Input rows>
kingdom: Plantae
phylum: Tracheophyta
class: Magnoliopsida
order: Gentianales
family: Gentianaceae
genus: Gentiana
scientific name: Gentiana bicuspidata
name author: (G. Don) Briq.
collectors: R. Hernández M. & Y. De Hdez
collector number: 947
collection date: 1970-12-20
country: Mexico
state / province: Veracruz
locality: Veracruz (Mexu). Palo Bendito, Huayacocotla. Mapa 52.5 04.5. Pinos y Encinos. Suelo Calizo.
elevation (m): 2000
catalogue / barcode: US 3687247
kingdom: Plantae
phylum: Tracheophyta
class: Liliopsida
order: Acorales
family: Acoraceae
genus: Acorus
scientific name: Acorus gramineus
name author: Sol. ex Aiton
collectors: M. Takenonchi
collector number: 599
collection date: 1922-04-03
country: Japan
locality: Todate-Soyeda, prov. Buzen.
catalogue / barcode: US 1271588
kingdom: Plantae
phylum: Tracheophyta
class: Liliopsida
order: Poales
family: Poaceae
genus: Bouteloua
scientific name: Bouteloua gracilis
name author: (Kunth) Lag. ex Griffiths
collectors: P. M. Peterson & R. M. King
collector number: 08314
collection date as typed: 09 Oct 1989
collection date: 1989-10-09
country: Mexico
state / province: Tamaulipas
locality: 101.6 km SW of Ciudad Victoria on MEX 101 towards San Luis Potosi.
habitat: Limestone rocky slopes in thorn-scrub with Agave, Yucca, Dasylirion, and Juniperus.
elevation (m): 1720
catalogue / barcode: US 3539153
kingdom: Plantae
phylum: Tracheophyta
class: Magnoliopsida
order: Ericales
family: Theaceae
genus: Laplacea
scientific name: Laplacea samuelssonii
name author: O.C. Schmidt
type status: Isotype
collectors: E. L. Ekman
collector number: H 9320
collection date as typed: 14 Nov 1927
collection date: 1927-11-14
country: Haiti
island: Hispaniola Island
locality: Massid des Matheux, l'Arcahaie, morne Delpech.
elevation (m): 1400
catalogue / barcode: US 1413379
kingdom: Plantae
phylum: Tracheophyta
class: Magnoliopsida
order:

Your goal> Set out all of the data above as a numbered list with one line per item, leaving out any blank lines.

Correct output>
1. kingdom: Plantae
2. phylum: Tracheophyta
3. class: Magnoliopsida
4. order: Gentianales
5. family: Gentianaceae
6. genus: Gentiana
7. scientific name: Gentiana bicuspidata
8. name author: (G. Don) Briq.
9. collectors: R. Hernández M. & Y. De Hdez
10. collector number: 947
11. collection date: 1970-12-20
12. country: Mexico
13. state / province: Veracruz
14. locality: Veracruz (Mexu). Palo Bendito, Huayacocotla. Mapa 52.5 04.5. Pinos y Encinos. Suelo Calizo.
15. elevation (m): 2000
16. catalogue / barcode: US 3687247
17. kingdom: Plantae
18. phylum: Tracheophyta
19. class: Liliopsida
20. order: Acorales
21. family: Acoraceae
22. genus: Acorus
23. scientific name: Acorus gramineus
24. name author: Sol. ex Aiton
25. collectors: M. Takenonchi
26. collector number: 599
27. collection date: 1922-04-03
28. country: Japan
29. locality: Todate-Soyeda, prov. Buzen.
30. catalogue / barcode: US 1271588
31. kingdom: Plantae
32. phylum: Tracheophyta
33. class: Liliopsida
34. order: Poales
35. family: Poaceae
36. genus: Bouteloua
37. scientific name: Bouteloua gracilis
38. name author: (Kunth) Lag. ex Griffiths
39. collectors: P. M. Peterson & R. M. King
40. collector number: 08314
41. collection date as typed: 09 Oct 1989
42. collection date: 1989-10-09
43. country: Mexico
44. state / province: Tamaulipas
45. locality: 101.6 km SW of Ciudad Victoria on MEX 101 towards San Luis Potosi.
46. habitat: Limestone rocky slopes in thorn-scrub with Agave, Yucca, Dasylirion, and Juniperus.
47. elevation (m): 1720
48. catalogue / barcode: US 3539153
49. kingdom: Plantae
50. phylum: Tracheophyta
51. class: Magnoliopsida
52. order: Ericales
53. family: Theaceae
54. genus: Laplacea
55. scientific name: Laplacea samuelssonii
56. name author: O.C. Schmidt
57. type status: Isotype
58. collectors: E. L. Ekman
59. collector number: H 9320
60. collection date as typed: 14 Nov 1927
61. collection date: 1927-11-14
62. country: Haiti
63. island: Hispaniola Island
64. locality: Massid des Matheux, l'Arcahaie, morne Delpech.
65. elevation (m): 1400
66. catalogue / barcode: US 1413379
67. kingdom: Plantae
68. phylum: Tracheophyta
69. class: Magnoliopsida
70. order:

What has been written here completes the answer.